FIG. 7 schematically shows the effect of reducing vehicle body vibration by the control of the present invention. In the figure, the solid line represents the vibration characteristics of the vehicle body 4 without control, and the broken line represents the vibration characteristics of the vehicle body when the device of the present invention is installed. The damping force based on vibration displacement is effective in a region lower than the resonance frequency of the vehicle body 4, and vibration reduction is achieved by increasing the equivalent rigidity of the vehicle body 4. Further, the damping force based on the vibration speed exhibits a vibration reduction effect near the resonance frequency of the vehicle body 4, and the damping effect on the vehicle body 4 reduces the resonance peak. Furthermore, the damping force based on vibration acceleration is effective in a region higher than the resonance frequency of the vehicle body 4, and vibration reduction is achieved by increasing the equivalent mass. As a result, the vibrations of the vehicle body 4 can be reduced over a wide range of frequencies from low frequencies to high frequencies, and the vibrations of the vehicle body can be extremely reduced.

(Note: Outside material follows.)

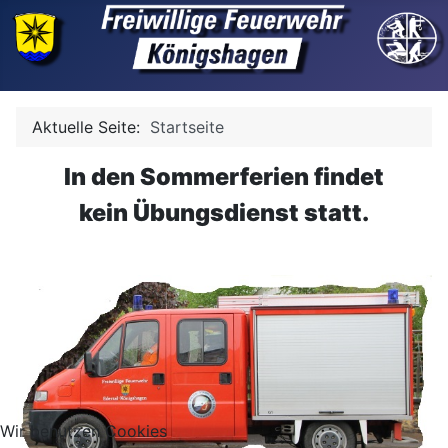
Aktuelle Seite:
Startseite
In den Sommerferien findet
kein Übungsdienst statt.
Wir benutzen Cookies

In the above embodiments, an electrodynamic linear actuator is used as the actuator, but the same effect can be obtained even if the actuator is a pneumatic or hydraulic actuator.

〔Effect of the invention〕

As explained above, according to the present invention, there is provided an actuator attached to a vehicle body that generates vibration in response to fluctuating torque disturbance from the engine, a vibration sensor that detects the vibration acceleration of the vehicle body, and a detection signal from the sensor that is based on a detection signal from the sensor. Since the control circuit is equipped with a control circuit to drive the actuator, it is possible to use the damping force generated by the actuator to extremely reduce vibrations in the vehicle body, thereby improving the ride quality and comfort of the vehicle. There is an effect that can be done.

[Brief explanation of the drawing]

Figure 1 is a diagram showing the vibration generation mechanism of a vehicle.
FIG. 2 is a block diagram of a vibration control device showing an embodiment of the present invention, FIG. 3 is a block diagram of a control circuit, and FIG.
5 is a sectional view showing an example of an actuator, FIG. 5 is a diagram of a mechanical model of the actuator, FIG. 6 is a block diagram of an arithmetic circuit, and FIG. 7 is a diagram of vibration characteristics of the vehicle body. DESCRIPTION OF SYMBOLS 1... Engine, 4... Vehicle body, 6... Actuator, 7... Vibration sensor, 8... Control circuit, 82a, 8
2b, 82c...integrator circuit, 82d...high frequency filter, 82e...band filter, 82f...reduction filter, 82g...adder. In addition, in the figures, the same reference numerals indicate the same or corresponding parts.

Claims (1)

[Claims] 1 An actuator mounted on a vehicle body that generates vibrations in response to fluctuating torque disturbances from an engine, a vibration sensor that detects vibration acceleration of the vehicle body, and a control circuit that vibrates the actuator based on a detection signal from the vibration sensor. The control circuit includes a first integrating circuit that converts the vibration acceleration into a vibration velocity, a second integration circuit that converts the vibration acceleration into a vibration displacement, and a signal obtained by passing the vibration acceleration through a high-pass filter. A vibration control device for a vehicle, comprising: an addition circuit that adds a signal obtained by passing the vibration velocity through a band filter and a signal obtained by passing the vibration displacement through a low-pass filter, and adds the sum to the actuator.